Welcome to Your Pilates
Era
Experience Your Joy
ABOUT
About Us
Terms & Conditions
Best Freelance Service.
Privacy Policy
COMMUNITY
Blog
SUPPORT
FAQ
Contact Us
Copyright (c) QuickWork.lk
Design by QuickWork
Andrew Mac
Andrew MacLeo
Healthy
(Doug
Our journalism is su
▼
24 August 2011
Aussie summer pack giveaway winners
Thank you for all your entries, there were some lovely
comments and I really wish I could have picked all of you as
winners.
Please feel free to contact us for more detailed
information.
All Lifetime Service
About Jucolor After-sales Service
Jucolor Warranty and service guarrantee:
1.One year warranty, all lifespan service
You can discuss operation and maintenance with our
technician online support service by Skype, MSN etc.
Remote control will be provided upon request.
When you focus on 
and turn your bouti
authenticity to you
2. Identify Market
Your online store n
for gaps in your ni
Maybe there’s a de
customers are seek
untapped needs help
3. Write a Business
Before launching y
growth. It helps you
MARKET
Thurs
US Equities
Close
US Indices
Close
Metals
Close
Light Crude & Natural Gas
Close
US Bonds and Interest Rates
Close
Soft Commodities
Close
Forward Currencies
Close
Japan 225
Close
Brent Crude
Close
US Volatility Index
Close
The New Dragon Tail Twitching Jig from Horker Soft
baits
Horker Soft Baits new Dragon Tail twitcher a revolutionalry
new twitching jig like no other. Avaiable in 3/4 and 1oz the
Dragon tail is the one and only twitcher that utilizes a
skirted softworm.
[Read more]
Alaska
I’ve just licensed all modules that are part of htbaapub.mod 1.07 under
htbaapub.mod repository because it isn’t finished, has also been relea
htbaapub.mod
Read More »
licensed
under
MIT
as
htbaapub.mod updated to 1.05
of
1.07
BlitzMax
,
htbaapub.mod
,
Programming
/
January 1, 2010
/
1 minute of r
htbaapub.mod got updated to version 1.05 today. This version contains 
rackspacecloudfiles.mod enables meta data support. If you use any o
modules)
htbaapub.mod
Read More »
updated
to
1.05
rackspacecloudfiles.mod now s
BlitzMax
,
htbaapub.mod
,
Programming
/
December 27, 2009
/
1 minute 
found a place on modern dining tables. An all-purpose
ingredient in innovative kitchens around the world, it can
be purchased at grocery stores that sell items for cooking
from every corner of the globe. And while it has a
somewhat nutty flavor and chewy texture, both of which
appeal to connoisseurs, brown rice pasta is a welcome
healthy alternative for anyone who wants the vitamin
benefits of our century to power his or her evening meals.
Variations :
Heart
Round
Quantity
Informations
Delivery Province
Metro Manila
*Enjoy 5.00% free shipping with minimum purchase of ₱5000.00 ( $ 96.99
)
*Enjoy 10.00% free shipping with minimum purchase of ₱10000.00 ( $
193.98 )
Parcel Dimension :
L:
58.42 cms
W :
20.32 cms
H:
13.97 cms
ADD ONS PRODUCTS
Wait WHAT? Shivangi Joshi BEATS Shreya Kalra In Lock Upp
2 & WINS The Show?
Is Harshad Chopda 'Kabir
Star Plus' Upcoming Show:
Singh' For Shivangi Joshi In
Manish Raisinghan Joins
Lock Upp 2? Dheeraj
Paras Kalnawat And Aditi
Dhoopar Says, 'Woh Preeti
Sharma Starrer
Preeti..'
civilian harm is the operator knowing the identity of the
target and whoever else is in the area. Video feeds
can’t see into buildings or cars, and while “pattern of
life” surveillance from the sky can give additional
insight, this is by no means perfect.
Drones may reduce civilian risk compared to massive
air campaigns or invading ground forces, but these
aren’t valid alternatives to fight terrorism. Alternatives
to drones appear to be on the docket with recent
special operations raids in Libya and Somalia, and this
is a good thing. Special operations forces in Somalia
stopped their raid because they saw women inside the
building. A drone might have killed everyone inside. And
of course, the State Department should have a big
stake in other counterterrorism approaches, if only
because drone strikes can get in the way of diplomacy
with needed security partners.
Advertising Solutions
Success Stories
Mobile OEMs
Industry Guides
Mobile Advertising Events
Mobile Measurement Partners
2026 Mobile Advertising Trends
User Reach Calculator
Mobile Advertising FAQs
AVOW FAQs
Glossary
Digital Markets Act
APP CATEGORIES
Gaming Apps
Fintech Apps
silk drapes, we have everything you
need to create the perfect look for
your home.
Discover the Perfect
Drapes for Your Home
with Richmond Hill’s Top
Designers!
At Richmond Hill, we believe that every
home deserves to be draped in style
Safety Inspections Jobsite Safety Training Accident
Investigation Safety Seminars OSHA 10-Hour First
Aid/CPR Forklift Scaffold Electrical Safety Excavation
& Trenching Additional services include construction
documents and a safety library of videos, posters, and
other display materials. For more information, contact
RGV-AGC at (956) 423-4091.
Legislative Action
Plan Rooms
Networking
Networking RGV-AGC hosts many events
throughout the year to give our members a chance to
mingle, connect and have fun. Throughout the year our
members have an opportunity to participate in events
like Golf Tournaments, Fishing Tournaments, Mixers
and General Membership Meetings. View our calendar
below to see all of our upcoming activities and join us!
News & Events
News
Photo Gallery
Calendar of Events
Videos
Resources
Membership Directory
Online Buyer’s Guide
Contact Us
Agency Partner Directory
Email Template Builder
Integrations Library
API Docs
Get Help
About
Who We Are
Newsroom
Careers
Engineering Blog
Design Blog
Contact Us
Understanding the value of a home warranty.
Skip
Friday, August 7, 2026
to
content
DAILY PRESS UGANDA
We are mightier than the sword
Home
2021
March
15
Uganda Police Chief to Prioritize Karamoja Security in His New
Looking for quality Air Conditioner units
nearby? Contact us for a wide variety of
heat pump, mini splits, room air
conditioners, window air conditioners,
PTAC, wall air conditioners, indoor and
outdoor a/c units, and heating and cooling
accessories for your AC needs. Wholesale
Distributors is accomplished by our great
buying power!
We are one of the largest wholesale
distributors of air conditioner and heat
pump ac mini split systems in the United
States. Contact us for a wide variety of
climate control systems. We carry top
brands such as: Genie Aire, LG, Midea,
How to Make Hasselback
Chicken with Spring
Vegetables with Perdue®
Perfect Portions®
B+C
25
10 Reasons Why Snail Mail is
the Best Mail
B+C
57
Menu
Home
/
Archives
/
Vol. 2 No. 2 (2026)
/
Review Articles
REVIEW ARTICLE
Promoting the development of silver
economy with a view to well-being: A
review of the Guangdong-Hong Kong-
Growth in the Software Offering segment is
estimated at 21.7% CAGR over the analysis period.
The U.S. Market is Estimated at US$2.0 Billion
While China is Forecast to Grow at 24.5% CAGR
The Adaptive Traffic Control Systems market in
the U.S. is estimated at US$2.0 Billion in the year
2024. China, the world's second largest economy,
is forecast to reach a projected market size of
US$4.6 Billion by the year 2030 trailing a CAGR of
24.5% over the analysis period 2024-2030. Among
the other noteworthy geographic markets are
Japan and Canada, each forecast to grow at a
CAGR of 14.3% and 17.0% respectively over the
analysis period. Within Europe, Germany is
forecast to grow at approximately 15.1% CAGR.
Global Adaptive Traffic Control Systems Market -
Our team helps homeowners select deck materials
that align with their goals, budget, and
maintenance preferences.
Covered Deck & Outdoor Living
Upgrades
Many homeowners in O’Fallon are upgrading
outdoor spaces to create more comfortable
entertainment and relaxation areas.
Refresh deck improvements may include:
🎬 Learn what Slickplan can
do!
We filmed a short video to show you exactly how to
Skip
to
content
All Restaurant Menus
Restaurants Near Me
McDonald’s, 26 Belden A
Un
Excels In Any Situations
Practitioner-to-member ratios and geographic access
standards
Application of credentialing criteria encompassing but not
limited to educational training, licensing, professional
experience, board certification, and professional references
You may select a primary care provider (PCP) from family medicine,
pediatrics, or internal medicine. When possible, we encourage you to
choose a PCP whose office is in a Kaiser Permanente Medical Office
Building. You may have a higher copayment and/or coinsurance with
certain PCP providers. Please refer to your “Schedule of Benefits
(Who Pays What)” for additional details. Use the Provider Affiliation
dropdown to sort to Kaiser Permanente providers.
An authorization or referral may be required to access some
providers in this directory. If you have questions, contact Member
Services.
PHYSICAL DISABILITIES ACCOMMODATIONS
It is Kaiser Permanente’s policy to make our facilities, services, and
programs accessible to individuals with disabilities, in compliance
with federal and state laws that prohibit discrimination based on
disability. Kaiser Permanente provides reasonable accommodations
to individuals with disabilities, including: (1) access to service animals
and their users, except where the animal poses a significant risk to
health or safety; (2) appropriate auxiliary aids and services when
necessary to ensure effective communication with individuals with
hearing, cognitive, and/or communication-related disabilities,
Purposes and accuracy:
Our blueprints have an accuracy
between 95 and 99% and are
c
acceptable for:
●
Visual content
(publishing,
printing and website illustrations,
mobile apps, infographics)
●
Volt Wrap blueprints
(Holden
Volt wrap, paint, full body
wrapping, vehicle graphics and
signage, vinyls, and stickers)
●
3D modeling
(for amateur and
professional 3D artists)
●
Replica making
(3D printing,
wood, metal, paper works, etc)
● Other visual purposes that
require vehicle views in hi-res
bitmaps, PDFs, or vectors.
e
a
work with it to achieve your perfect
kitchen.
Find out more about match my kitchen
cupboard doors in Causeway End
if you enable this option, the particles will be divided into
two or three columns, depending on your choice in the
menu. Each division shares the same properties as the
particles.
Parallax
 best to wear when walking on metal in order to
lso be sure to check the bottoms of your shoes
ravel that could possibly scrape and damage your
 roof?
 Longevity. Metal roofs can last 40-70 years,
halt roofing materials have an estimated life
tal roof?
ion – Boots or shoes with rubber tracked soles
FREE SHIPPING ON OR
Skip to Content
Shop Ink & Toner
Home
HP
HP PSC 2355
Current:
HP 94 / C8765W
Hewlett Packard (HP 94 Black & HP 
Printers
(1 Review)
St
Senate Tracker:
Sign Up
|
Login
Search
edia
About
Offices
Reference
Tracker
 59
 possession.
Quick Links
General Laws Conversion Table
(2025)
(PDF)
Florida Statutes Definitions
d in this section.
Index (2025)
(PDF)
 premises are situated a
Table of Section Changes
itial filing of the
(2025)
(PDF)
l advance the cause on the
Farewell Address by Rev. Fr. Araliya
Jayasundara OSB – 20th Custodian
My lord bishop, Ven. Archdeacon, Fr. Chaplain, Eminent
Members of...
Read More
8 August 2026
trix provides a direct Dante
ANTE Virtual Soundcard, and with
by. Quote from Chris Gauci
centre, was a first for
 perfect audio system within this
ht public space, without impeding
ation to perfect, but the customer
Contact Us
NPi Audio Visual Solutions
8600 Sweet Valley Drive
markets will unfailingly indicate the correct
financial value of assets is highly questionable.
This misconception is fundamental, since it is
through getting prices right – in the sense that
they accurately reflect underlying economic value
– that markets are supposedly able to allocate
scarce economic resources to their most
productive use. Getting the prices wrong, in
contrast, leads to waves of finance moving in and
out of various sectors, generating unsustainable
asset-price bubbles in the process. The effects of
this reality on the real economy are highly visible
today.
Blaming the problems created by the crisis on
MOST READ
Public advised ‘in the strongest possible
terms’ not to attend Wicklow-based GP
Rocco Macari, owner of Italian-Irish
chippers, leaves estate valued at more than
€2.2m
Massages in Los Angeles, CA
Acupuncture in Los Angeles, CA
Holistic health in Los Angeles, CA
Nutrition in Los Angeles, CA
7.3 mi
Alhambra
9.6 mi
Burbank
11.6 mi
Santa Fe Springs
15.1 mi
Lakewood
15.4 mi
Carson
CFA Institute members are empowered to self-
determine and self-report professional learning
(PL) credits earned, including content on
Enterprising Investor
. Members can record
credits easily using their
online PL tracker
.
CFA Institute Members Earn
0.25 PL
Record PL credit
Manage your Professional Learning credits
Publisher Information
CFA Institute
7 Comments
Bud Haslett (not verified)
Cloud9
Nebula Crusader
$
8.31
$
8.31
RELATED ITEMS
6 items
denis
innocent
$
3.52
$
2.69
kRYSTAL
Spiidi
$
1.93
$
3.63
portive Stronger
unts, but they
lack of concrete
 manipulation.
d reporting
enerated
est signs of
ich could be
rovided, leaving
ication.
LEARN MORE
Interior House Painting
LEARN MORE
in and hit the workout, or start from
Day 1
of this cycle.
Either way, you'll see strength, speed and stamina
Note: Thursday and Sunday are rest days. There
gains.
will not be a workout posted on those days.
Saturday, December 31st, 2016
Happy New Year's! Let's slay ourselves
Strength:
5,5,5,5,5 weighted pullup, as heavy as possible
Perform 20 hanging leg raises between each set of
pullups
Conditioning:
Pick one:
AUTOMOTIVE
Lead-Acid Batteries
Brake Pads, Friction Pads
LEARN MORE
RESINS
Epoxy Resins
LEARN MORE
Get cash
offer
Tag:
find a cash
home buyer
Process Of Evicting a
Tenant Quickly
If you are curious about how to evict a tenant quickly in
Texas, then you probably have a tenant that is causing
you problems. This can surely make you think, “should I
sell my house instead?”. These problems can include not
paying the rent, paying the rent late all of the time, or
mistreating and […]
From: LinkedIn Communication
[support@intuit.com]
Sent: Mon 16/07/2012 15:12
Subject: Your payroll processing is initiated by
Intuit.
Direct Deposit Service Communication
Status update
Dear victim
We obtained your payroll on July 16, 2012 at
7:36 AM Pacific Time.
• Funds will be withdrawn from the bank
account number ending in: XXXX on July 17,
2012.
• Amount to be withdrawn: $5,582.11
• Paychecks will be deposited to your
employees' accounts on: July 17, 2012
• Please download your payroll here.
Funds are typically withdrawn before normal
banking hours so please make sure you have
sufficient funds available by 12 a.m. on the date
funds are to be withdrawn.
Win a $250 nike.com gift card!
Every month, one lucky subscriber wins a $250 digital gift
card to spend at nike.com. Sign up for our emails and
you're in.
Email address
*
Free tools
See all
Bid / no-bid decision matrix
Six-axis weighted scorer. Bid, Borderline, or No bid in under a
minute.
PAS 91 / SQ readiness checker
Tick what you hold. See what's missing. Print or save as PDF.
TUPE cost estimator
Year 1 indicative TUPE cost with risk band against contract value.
######
Die Aufgabe:
Wiederhole die Einträge oben Zeile für Zeile unverändert, beginnend mit der ersten Zeile und fortlaufend bis einschließlich der Zeile, die „You can discuss“ enthält.

Ergebnis der Übung:
Welcome to Your Pilates
Era
Experience Your Joy
ABOUT
About Us
Terms & Conditions
Best Freelance Service.
Privacy Policy
COMMUNITY
Blog
SUPPORT
FAQ
Contact Us
Copyright (c) QuickWork.lk
Design by QuickWork
Andrew Mac
Andrew MacLeo
Healthy
(Doug
Our journalism is su
▼
24 August 2011
Aussie summer pack giveaway winners
Thank you for all your entries, there were some lovely
comments and I really wish I could have picked all of you as
winners.
Please feel free to contact us for more detailed
information.
All Lifetime Service
About Jucolor After-sales Service
Jucolor Warranty and service guarrantee:
1.One year warranty, all lifespan service
You can discuss operation and maintenance with our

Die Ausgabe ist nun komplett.